A Death in Tehran
TUESDAY, JANUARY 19 @ 7:00PM & 10:00PM
At the height of the protests following Iran’s controversial presidential election this summer, a young woman named Neda Agha Soltan was shot and killed on the streets of Tehran. Her death — filmed on a camera phone, then uploaded to the Web — quickly became an international outrage, and Soltan became the face of a powerful movement that threatened the hard-line government’s hold on power.
In A Death in Tehran, FRONTLINE revisits the events of last summer, shedding new light on Neda’s life and death and the movement she helped inspire.
In response to the international outcry over Neda’s death — including President Obama’s confirmation that he’d seen the “heartbreaking” video on YouTube — the regime set about attempting to rewrite the story, pointing a finger at the CIA and outside agitators, the same forces they blamed for the mass street protests and allegations of vote rigging that led to the greatest upheaval in Iran since the revolution of 1979. FRONTLINE uncovers some video of Neda’s killer — a member of the Basij militia who’d been brought into Tehran by the regime’s Revolutionary Guards to stamp out the “Green Revolution.” A medical doctor in the crowd who had watched Neda die now watched as the crowd considered its own violence against the Basij militia member:
“They started to discuss what to do with him,” the doctor recalled. “They grabbed his wallet, took out his ID card and started shouting, ‘He is a Basiji member; he is one of them,’ and started swearing and cursing him, and he was begging for people not to harm him or kill him. … They believed the police wouldn’t do anything to him as the Basiji are really powerful and he would have easily have got away, so in all of the chaos they decided to release him.”
The Iranian government admits 11 protesters were killed on June 20, but doctors from three Tehran hospitals confirmed at least 34 deaths. Other bodies were buried by security forces without first being identified.
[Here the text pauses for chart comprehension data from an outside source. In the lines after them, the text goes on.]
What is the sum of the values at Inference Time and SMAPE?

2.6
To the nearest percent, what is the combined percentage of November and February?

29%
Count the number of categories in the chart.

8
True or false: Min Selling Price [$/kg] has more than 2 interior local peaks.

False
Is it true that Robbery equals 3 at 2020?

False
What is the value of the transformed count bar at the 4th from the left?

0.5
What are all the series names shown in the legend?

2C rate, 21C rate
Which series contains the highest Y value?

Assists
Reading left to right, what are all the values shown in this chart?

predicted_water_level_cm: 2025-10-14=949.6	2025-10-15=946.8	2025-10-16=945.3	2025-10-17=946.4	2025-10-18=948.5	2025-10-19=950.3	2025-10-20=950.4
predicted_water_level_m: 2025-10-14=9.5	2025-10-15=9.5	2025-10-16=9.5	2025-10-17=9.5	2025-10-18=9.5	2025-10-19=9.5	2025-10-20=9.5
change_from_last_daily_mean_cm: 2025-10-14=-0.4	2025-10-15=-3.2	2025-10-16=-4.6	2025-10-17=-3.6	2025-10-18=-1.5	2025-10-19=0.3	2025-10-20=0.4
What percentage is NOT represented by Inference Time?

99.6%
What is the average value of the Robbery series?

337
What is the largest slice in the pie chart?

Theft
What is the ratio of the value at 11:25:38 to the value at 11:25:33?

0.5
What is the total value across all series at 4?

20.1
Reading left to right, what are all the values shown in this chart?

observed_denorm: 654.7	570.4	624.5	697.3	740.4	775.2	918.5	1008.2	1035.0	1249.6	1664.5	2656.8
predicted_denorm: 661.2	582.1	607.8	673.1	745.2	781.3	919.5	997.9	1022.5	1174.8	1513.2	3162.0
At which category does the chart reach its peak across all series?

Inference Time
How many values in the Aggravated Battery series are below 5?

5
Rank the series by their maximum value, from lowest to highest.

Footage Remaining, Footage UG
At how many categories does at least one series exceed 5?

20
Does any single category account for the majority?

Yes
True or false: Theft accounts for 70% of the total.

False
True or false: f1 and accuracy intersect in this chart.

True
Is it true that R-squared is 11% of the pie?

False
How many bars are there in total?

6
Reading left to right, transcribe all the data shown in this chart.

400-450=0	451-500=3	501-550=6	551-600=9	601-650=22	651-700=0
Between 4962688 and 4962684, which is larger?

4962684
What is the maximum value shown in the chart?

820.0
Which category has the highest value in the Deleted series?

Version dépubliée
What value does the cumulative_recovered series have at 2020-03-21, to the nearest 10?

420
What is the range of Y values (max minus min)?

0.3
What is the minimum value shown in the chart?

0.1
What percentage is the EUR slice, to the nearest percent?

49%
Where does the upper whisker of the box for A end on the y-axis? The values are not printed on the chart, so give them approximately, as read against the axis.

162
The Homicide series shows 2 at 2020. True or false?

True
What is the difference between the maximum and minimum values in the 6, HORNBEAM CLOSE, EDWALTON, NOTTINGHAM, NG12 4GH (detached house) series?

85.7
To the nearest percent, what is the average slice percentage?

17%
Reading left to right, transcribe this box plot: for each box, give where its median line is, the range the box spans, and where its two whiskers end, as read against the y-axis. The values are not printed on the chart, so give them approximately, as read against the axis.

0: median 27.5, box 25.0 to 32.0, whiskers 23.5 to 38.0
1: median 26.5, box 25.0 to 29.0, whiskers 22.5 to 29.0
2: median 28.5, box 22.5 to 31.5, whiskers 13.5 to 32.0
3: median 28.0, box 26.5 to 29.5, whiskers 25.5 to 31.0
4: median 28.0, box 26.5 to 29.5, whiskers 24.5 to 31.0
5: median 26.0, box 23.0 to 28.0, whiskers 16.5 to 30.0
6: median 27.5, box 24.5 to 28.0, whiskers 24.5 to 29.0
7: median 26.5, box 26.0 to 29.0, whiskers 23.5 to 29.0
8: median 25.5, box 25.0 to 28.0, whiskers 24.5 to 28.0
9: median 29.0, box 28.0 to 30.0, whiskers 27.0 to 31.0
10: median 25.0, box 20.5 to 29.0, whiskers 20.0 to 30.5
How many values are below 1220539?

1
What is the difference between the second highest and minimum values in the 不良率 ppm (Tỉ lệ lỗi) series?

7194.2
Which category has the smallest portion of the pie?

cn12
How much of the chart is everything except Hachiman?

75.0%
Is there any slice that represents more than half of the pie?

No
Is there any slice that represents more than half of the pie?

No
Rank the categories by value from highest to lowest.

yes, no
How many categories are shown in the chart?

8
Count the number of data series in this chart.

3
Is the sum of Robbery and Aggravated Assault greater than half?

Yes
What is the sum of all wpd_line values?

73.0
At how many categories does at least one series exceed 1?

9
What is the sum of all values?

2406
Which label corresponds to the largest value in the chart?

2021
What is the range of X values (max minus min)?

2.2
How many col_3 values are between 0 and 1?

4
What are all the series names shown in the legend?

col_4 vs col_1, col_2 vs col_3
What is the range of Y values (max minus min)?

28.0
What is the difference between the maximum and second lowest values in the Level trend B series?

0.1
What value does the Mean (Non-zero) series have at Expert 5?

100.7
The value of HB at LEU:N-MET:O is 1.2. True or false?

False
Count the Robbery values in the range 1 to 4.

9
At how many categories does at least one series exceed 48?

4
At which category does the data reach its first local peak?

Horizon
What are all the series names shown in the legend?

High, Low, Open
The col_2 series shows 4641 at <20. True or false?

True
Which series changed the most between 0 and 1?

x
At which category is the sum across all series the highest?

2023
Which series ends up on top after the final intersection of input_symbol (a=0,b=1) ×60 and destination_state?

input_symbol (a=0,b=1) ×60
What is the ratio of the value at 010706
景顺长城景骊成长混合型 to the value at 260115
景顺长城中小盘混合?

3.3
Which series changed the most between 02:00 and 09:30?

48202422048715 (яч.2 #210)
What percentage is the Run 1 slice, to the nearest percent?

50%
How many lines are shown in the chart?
In October, the regime tried to script the end of the story for Neda. But instead, Neda’s mother made a very public stand. The government offered her financial help if she would blame Neda’s death on opponents of the regime. All she had to do was to agree to call Neda a “martyr” for the Islamic Republic. But she refused, telling FRONTLINE: “Neda died for her country not so I could get a monthly income from the Martyr Foundation. If these officials say Neda was a martyr, why do they keep wiping off the word ‘martyr’ which people write in red on her gravestone?”